### Given text
------------------------------------------------------------
Alternatives Worth Knowing
If Fugu doesn't fit after real-world testing, the multi-model orchestration space is getting crowded fast:
Direct Fable 5 / Opus 4.8 — if you have access, Mollick's tests suggest Fable still wins on creative coding. See when Fable 5 may return if you're blocked.
GPT-5.5 — Steinberger's Three.js test needed zero follow-ups vs Fugu's 7–8 Codex rounds
OpenRouter Fusion — calls N models, synthesizes with a final LLM. Open, cheap, transparent. Less intelligent routing than Fugu's trained orchestrator, but the gap is closing.
Databricks Omnigent — similar meta-harness architecture, targeting enterprise data workflows.
Roll your own — with OpenRouter plus a small orchestration harness, you can replicate much of what Fugu does if you have the engineering time. Sakana published two ICLR 2026 papers on how they built the routing model; the research is public.
What Comes Next
Sakana has flagged their roadmap priorities:
Expanding the agent pool — including open-weight models and Sakana's own upcoming models
Stronger long-running coordination — deeper support for multi-day agentic tasks
User control — more granular configuration of how Fugu orchestrates on your behalf
The architecture compounds naturally: every new capable model that enters the open ecosystem potentially enters Fugu's pool. Unlike a monolithic model that requires an expensive retraining cycle to improve, Fugu improves incrementally as the broader ecosystem does.
The Bigger Picture
The AI industry in 2026 has a geopolitical problem. Frontier capability is increasingly concentrated in a handful of US-based providers subject to export controls, regulatory changes, and policy shifts that can happen faster than engineering teams can adapt.
------------------------------------------------------------
Copy the stretch of the Fugu text from "Alternatives Worth Knowing" through "research is public." word for word. The collected data has nothing to do with this.

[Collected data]
------------------------------------------------------------
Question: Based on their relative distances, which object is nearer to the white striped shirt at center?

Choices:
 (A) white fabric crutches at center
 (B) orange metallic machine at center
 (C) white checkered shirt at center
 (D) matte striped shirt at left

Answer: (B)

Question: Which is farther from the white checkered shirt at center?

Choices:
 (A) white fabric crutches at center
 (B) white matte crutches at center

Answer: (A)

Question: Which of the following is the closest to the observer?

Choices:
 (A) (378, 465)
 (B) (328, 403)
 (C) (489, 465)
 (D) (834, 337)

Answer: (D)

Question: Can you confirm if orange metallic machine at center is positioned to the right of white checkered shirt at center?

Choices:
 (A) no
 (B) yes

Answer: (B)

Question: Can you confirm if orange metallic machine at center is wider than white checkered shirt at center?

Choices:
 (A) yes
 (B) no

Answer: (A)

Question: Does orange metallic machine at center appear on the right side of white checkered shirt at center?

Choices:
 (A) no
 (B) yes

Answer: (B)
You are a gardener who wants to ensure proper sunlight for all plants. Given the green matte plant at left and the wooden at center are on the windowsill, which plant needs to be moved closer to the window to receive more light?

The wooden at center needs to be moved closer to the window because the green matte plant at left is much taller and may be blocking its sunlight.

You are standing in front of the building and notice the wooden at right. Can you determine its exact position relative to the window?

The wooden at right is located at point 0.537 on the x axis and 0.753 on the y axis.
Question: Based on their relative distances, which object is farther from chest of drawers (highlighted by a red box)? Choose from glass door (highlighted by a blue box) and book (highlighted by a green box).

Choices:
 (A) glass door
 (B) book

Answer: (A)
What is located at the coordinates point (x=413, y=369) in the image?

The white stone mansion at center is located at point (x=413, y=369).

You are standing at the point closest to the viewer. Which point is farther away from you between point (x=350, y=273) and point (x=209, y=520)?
------------------------------------------------------------
### Result for this exercise
Alternatives Worth Knowing
If Fugu doesn't fit after real-world testing, the multi-model orchestration space is getting crowded fast:
Direct Fable 5 / Opus 4.8 — if you have access, Mollick's tests suggest Fable still wins on creative coding. See when Fable 5 may return if you're blocked.
GPT-5.5 — Steinberger's Three.js test needed zero follow-ups vs Fugu's 7–8 Codex rounds
OpenRouter Fusion — calls N models, synthesizes with a final LLM. Open, cheap, transparent. Less intelligent routing than Fugu's trained orchestrator, but the gap is closing.
Databricks Omnigent — similar meta-harness architecture, targeting enterprise data workflows.
Roll your own — with OpenRouter plus a small orchestration harness, you can replicate much of what Fugu does if you have the engineering time. Sakana published two ICLR 2026 papers on how they built the routing model; the research is public.